The trust that is between the two of them is so strong that Peter is not
afraid to criticize. You have to have a deep friendship before you
can do that. And Jesus speaks back to Peter even kind of harshly.
But they had such a trusting friendship that they could interact that way.
And that’s what we need
to develop within our own prayer life; that kind of understanding of Jesus
as someone who can really be our friend. He can know us and accept us and
Earlier this week, when
we were celebrating the funeral liturgy for Mrs. Christine Lett, it occurred
to me that one of the most beautiful things about our relationship with
Jesus is how, in the gospel of John, Jesus is depicted as weeping at the
tomb of his friend Lazarus. He broke down in grief. When you experience
death, it can be very hard. People come and they often don’t really
know what to say. Or if we go to comfort somebody else, it’s again
is hard to know what to say. But it’s important to know that when
you interact with someone who understands what you are going through, it
can be very strengthening.
And if we really know
Jesus, we know how he can strengthen us in that way because we know he
understands what it is to lose someone very close that you love.
That’s why we sometimes
sing the song, ‘What a friend we have in Jesus.’ He knows us and
he understands us. But we have to deepen that relationship to make
it really happen. Yet, at the same time, like Peter, when we get the gift
of faith, we can declare that Jesus, this one who is our friend, “Yes,
you are the son of the living God.” And if we really accept that
part of who Jesus is, then of course there are further implications for
us. If we really believe that Jesus is the son of God, then every
word he speaks comes from God.
So when he tells us some
of those hard things about ‘loving your enemy’ and ‘doing good to those
who hurt you,’ it seems so unreal. And yet it’s the son of God who tells
us that. The son of God who says, “You will never achieve peace in the
world through violence.” The son of God who says, “The only way to
bring peace is through justice and through love and compassion and forgiveness.”
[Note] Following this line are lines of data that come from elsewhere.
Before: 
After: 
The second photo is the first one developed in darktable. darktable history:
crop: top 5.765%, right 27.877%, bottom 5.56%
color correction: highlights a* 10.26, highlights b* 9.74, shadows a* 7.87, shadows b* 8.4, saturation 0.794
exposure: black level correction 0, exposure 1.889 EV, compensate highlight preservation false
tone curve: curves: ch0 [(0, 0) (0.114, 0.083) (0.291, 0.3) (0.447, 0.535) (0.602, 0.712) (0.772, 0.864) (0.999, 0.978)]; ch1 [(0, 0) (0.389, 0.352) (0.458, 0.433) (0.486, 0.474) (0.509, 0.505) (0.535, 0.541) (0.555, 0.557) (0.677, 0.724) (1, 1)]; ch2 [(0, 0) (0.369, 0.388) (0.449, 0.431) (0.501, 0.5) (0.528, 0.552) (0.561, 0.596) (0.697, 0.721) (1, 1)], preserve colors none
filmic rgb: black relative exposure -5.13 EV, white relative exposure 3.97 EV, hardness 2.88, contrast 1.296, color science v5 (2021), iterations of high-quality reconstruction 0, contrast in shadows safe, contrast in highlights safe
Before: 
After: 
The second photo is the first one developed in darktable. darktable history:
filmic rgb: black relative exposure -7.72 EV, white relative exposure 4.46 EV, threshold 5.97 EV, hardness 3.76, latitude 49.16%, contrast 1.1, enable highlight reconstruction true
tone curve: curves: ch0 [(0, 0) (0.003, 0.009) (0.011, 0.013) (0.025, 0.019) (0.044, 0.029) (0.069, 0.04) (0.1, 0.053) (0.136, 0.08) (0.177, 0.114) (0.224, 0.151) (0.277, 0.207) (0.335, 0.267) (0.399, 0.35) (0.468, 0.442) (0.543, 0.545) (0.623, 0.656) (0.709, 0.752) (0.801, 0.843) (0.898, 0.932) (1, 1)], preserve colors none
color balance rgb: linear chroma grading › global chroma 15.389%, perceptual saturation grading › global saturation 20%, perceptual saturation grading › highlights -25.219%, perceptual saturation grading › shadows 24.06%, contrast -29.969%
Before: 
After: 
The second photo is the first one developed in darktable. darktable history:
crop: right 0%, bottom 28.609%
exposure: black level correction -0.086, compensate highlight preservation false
It’s the son of God who is saying those things.
Our faith compels us
to struggle to understand what Jesus is saying and to follow it no matter
how radical and how hard it seems to be. If we understand Jesus and
know Jesus as one like us in every way, but also son of God, then we will
struggle to follow what he tells us. Sometimes, it may be as St. Paul says,
“We don’t understand. It’s all a mystery.” But it’s God who
is the mystery and, somehow, in God we find comfort and compassion and
love and the strength to follow the way of Jesus.
This morning then, as
we reflect on today’s gospel lesson, I hope that we will, each of us, experience
more deeply the call that we have, each of us, the call to faith, just
like Peter’s call. And we will realize that Jesus is saying to each of
us that you are rock and your faith is the foundation for the whole church,
for our whole community. And if we understand that and accept that
and pray to God that we will be able to grow in this faith, then as a community
we will really begin to carry out the work that Jesus came to do and transform
this world into as close an image of the reign of God as possible.
Pray for that gift of
faith, today. Pray that each of us can be a faithful disciple of
Jesus, who can know Jesus as our friend and who also can proclaim, “You
are the Christ, the son of the living God.”
In the name of the Father and
of the Son and of the Holy Spirit. Amen.